# start of Extract provided
Skip to content

iKarabas/campaignflow

Repository files navigation

CampaignFlow - Marketing Data Pipeline

Architecture Diagram A production-ready marketing data pipeline that processes Google Ads campaign data, converts spending to EUR, and delivers daily insights by country, brand, and channel. Built with Apache Airflow, PostgreSQL, and comprehensive monitoring.

How It Works

The pipeline runs in 2 main stages:

  1. Ingest: Load CSV files containing raw costs, exchange rates, and account information into PostgreSQL
  2. Transform: Deduplicate data, convert currencies, extract countries, and aggregate spending metrics

All stages are orchestrated by Apache Airflow with built-in error handling, incremental processing, and monitoring.

Project Structure

campaignflow/
├── airflow/dags/               # Pipeline workflows
├── infra/                      # Database connection modules
├── metadata/                   # SQL table definitions
├── monitor/                    # Basic monitoring setup
├── data/                       # Input CSV files
└── docker-compose.yaml         # Infrastructure setup

Key Components:

  • csv_to_postgres.py - Ingests CSV files into PostgreSQL
  • marketing_aggregation.py - Transforms and aggregates data for insights
  • connections_postgres.py - Database operations with bulk insert/upsert
  • daily_spend_summary.sql - Final output table for stakeholder analysis
  • Basic Grafana setup demonstrating the final table can deliver required business insights

Pipeline Details

1. Data Ingestion (csv_to_postgres.py)

Schedule: Manual trigger with parameters

What it does:

  • Reads CSV files from the /data directory
  • Loads data into PostgreSQL with proper schema creation
  • Handles different data types with appropriate upsert strategies:
    • Raw Costs: Conditional upsert (only update if extraction timestamp is newer)
    • Account Info: Simple upsert (latest data wins)
    • Exchange Rates: Simple upsert by currency/date combination

Key features:

  • Automatic file detection or manual file specification
  • Chunked processing for large datasets (10k rows per batch)
  • Pre-deduplication within chunks for efficiency
  • Comprehensive error handling and logging

Usage:

# Auto-detect latest file
airflow dags trigger csv_to_postgres_dag --conf '{"data_type": "raw_costs"}'

# Specify exact file
airflow dags trigger csv_to_postgres_dag --conf '{"data_type": "account_info", "source_file": "/path/to/specific/file.csv"}'

2. Data Transformation (marketing_aggregation.py)

Schedule: Manual trigger with optional date parameter

What it does:

  • Deduplicates raw costs (latest extraction wins per date/customer/campaign)
  • Converts spending to EUR using exchange rates with date ranges
  • Extracts countries from account domains and campaign names using pycountry
  • Aggregates spending by report date, country, brand, and channel
  • Outputs to daily_spend_summary table

Key features:

  • SQL-level aggregation for performance
  • Incremental processing (only processes new data since last successful run)
  • Smart country extraction from multiple sources
  • Proper currency conversion with fallback rates
  • Pipeline run tracking for monitoring

Processing Logic:

  1. Deduplication: Uses window functions to keep latest extraction per campaign/date
  2. Currency Conversion: Joins with exchange rates based on date ranges
  3. Country Extraction:
    • Account country from domain mapping (e.g., 'de' → 'germany')
# end of Extract provided
# start of Records provided
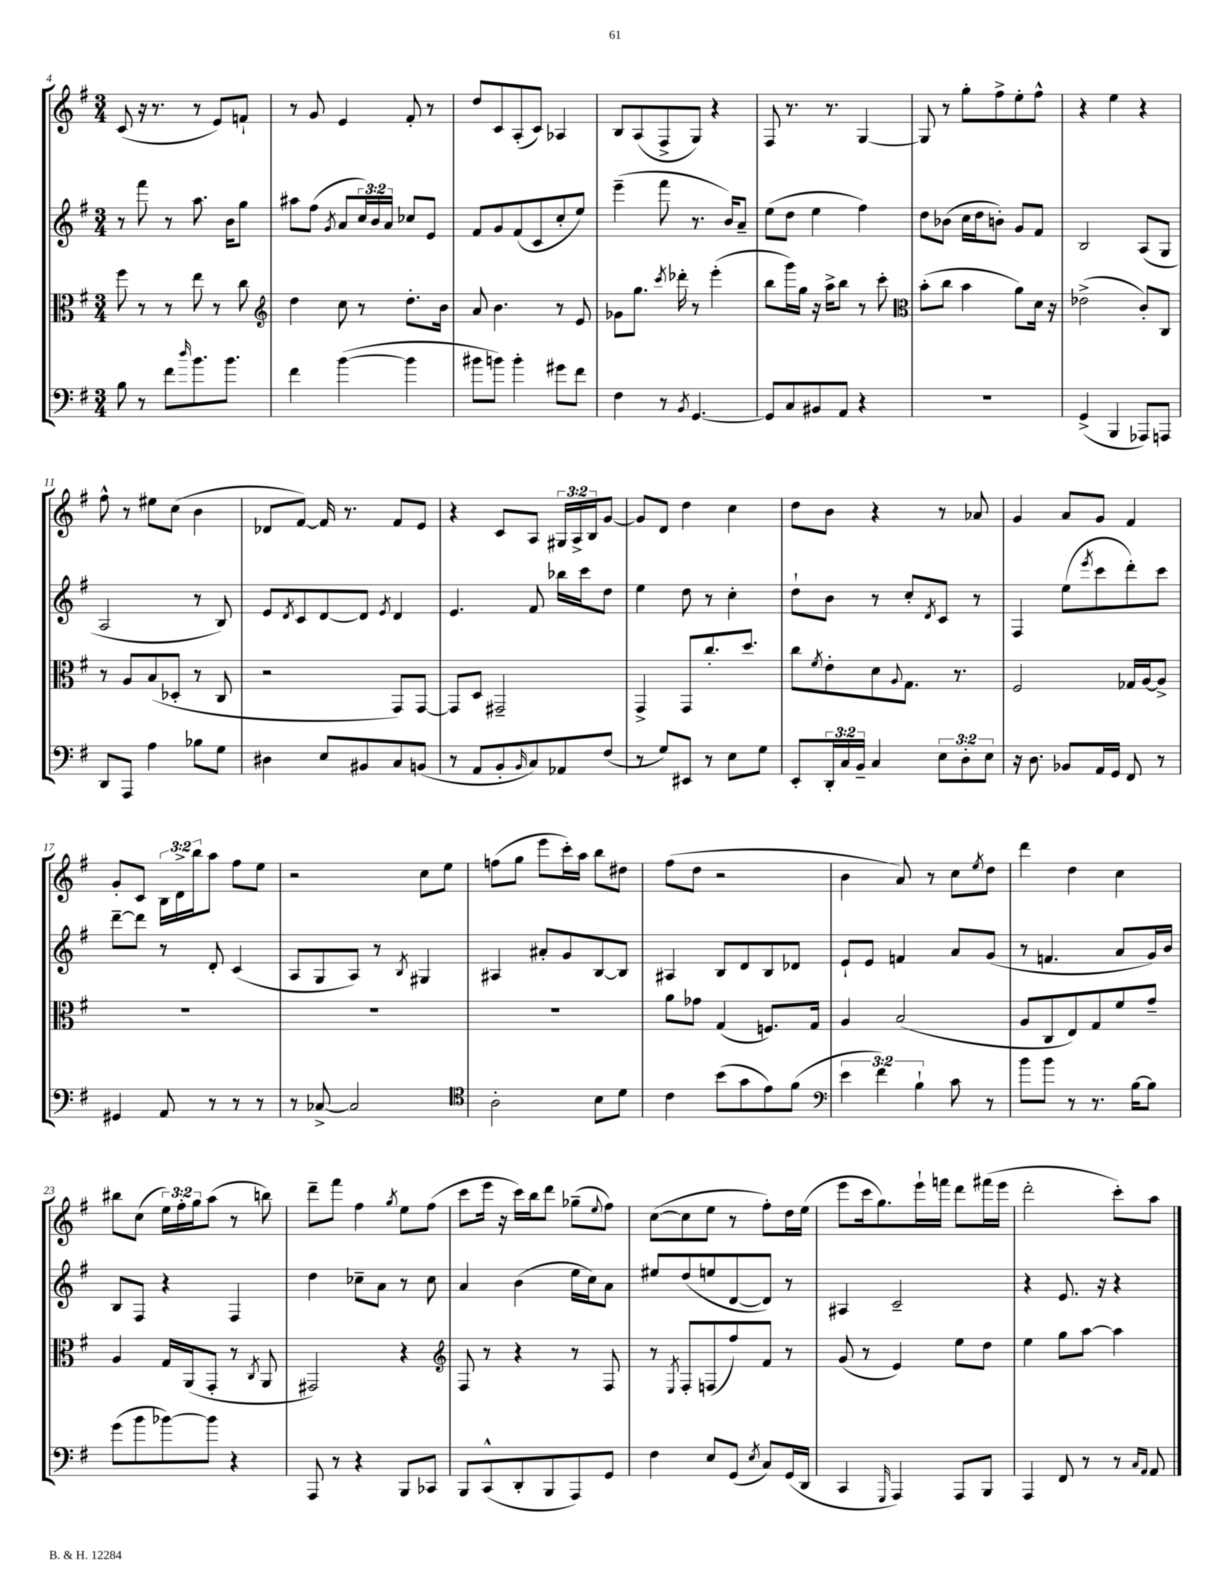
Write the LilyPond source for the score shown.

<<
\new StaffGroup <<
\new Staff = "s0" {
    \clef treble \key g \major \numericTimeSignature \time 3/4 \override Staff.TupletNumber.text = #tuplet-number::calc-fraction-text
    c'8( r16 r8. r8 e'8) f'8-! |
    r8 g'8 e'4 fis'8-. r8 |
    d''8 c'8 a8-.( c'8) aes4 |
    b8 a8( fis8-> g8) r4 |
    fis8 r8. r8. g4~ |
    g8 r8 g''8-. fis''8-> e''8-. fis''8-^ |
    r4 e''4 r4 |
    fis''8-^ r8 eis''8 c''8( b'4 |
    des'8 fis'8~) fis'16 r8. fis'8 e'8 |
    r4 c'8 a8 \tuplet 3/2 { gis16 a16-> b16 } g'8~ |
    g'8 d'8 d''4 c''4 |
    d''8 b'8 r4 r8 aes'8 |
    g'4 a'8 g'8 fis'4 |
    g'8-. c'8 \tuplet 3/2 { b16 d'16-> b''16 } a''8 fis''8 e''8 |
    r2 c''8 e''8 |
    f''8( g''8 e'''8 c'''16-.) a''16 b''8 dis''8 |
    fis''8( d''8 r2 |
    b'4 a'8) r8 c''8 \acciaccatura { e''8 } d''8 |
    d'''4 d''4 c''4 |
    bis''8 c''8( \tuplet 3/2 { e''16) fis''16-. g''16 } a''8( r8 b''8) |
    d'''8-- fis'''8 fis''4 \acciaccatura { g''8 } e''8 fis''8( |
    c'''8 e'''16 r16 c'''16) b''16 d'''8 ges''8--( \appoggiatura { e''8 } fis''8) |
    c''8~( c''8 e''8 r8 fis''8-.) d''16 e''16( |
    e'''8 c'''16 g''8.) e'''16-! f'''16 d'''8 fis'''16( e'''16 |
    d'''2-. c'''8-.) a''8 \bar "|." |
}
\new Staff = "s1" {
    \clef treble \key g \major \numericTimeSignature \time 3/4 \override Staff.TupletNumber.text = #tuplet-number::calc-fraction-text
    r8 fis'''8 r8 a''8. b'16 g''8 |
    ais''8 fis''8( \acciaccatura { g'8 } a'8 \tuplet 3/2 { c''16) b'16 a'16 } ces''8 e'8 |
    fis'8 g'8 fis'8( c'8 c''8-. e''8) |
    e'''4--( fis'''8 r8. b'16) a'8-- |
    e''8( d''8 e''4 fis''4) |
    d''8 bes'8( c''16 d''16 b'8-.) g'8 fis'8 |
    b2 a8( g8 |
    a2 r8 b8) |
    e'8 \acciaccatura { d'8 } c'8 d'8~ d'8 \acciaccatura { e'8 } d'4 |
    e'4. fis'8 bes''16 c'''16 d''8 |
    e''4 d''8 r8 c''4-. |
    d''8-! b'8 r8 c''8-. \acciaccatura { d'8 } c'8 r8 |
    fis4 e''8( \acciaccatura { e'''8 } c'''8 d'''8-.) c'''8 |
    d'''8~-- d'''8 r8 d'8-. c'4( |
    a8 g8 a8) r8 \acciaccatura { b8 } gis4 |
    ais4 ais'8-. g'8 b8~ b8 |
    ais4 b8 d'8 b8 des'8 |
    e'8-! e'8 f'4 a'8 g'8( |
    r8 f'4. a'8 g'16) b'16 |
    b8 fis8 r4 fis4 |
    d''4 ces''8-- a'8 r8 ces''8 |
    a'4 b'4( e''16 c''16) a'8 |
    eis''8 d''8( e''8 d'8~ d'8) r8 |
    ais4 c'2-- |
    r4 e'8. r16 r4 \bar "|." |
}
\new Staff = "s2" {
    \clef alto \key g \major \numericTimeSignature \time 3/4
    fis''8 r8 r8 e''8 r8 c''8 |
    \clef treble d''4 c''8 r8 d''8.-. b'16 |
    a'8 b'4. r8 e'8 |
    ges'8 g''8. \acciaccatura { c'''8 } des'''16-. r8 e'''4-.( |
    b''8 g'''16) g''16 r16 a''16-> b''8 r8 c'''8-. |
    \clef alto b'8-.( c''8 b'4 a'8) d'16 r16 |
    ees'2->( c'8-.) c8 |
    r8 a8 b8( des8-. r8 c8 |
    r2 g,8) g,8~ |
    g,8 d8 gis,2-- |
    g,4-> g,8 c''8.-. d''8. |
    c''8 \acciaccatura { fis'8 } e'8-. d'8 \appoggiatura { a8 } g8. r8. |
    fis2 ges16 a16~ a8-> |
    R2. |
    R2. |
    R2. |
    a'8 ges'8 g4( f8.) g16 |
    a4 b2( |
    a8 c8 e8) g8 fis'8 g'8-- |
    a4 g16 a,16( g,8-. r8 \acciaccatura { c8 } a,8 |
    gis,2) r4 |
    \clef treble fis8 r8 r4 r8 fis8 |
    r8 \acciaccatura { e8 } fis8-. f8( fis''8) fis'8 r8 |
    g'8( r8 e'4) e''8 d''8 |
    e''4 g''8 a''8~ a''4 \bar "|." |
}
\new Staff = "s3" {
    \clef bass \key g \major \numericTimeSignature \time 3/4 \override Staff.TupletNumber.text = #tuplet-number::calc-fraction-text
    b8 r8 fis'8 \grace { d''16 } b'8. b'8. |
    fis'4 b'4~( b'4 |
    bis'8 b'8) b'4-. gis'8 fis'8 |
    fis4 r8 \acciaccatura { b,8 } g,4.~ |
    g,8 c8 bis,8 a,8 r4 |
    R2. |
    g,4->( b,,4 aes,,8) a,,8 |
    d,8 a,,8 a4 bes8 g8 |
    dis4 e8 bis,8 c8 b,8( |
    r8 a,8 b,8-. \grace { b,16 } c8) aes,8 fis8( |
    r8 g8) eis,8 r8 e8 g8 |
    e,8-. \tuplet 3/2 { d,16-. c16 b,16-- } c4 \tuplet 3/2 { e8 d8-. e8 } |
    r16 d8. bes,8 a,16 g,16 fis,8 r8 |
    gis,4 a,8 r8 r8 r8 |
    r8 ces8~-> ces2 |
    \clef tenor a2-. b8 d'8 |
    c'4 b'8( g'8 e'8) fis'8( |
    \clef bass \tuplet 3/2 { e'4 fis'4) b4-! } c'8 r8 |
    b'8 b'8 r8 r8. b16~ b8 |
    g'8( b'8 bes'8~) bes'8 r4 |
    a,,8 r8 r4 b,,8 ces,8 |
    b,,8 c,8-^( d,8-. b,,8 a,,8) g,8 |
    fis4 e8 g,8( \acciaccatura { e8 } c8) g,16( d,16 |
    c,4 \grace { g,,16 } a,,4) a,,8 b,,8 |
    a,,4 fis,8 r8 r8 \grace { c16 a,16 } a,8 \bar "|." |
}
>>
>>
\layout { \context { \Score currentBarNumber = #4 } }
# end of Records provided
_Directions:_
[1] Answer these about the CampaignFlow page:
(a) How many rows go into each batch during chunked processing?
(b) Which library is used to extract countries from account domains and campaign names?
(c) Into which table does the transformation step write its output?
[2] Duplicate the part of the CampaignFlow page that begins at the words "1. Data Ingestion" and stops after "(latest data wins)".
The entries aren't needed for anything here.

_Complete answers:_
[1]
(a) 10k rows per batch.
(b) pycountry.
(c) The daily_spend_summary table.

[2]
1. Data Ingestion (csv_to_postgres.py)

Schedule: Manual trigger with parameters

What it does:

  • Reads CSV files from the /data directory
  • Loads data into PostgreSQL with proper schema creation
  • Handles different data types with appropriate upsert strategies:
    • Raw Costs: Conditional upsert (only update if extraction timestamp is newer)
    • Account Info: Simple upsert (latest data wins)